• [Ziel der Übung]
Kopieren Sie aus dem Lesetext unten wortgetreu den Abschnitt von „Ministerpräsident Bouffier: „Freiheit“ bis einschließlich „in Gießen gestartet.“.

• [Lesetext]
Ministerpräsident Bouffier: „Freiheit ist nicht selbstverständlich, wir müssen dafür eintreten – mit Worten und mit Taten.“
Die Öffnung der innerdeutschen Grenze vor 30 Jahren war ein bewegendes Ereignis mit so großer historischer Bedeutung, dass sich auch heute noch viele Menschen daran erinnern. Anlässlich des Jubiläums hat die Hessische Landesregierung heute ihre Veranstaltungsreihe „Wir leben Freiheit – 30 Jahre Mauerfall“ mit zwei Diskussionsrunden, einer Ausstellung und den kritischen Texten des Liedermachers Stephan Krawczyk an historischer Stätte in Gießen gestartet.
Die Stärke des Volkes
In der ehemaligen Hessischen Erstaufnahmeeinrichtung für Flüchtlinge, die ab 1950 eine der zentralen Anlaufstellen für tausende, aus der DDR geflüchtete Menschen war, sagte der Hessische Ministerpräsident Volker Bouffier: „Mutige Menschen im Osten Deutschlands haben die Stärke des Volkes bewiesen, die Diktatur ins Wanken gebracht und schließlich besiegt. Sie sind auf die Straße gegangen und haben sich die Freiheit erkämpft, die wir heute gemeinsam in einem wiedervereinigten Deutschland leben dürfen. In einer bewegten Zeit, in der die Gräben zwischen Ost und West wieder tiefer werden und über neue Mauern diskutiert wird, ist es wichtig, zu erkennen: Freiheit ist nicht selbstverständlich. Wir müssen auch heutzutage dafür eintreten – mit Worten und mit Taten. Daran wollen wir erinnern.“
Ministerpräsident Bouffier diskutierte mit Prof. Dr. Hubert Kleinert über das geteilte Deutschland und die damit verbundene Epoche deutscher Geschichte. Der Sozialwissenschaftler und frühere Bundestagsabgeordnete hat darüber ein Buch geschrieben, das im September 2018 erschienen ist. Warum bewegt ihn das Thema 30 Jahre nach dem Fall der Mauer? „Wer die Gegenwart richtig verstehen und die Zukunft vernünftig gestalten will, sollte die Vergangenheit kennen“, sagte Prof. Dr. Kleinert.

• [Verfügbare Daten]
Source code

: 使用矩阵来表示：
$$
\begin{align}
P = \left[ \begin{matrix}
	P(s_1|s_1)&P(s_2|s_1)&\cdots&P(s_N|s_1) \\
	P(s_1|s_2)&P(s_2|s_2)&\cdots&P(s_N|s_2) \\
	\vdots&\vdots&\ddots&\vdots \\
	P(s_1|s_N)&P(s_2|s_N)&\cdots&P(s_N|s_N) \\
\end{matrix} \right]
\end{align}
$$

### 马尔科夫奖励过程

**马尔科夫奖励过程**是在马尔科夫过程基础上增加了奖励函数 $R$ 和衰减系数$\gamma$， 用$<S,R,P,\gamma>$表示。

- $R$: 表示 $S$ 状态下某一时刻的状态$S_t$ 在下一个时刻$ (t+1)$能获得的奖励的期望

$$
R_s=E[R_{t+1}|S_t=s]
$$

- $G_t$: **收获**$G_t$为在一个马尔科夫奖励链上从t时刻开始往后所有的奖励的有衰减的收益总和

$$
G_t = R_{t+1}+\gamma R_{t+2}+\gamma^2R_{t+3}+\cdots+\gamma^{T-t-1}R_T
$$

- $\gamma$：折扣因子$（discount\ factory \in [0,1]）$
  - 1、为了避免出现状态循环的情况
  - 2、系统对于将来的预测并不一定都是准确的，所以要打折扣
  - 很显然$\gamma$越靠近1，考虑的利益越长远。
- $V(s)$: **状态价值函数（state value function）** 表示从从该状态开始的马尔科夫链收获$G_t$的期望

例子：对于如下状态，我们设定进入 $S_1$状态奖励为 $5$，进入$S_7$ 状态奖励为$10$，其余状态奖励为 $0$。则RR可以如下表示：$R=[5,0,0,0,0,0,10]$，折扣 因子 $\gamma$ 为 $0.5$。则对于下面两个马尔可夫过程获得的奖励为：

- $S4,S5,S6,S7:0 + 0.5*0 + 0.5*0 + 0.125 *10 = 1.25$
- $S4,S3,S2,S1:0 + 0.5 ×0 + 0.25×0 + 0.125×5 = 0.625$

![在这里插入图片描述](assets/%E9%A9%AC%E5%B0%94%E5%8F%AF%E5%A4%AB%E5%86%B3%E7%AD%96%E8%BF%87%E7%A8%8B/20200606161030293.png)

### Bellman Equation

• [Ergebnis]
Ministerpräsident Bouffier: „Freiheit ist nicht selbstverständlich, wir müssen dafür eintreten – mit Worten und mit Taten.“
Die Öffnung der innerdeutschen Grenze vor 30 Jahren war ein bewegendes Ereignis mit so großer historischer Bedeutung, dass sich auch heute noch viele Menschen daran erinnern. Anlässlich des Jubiläums hat die Hessische Landesregierung heute ihre Veranstaltungsreihe „Wir leben Freiheit – 30 Jahre Mauerfall“ mit zwei Diskussionsrunden, einer Ausstellung und den kritischen Texten des Liedermachers Stephan Krawczyk an historischer Stätte in Gießen gestartet.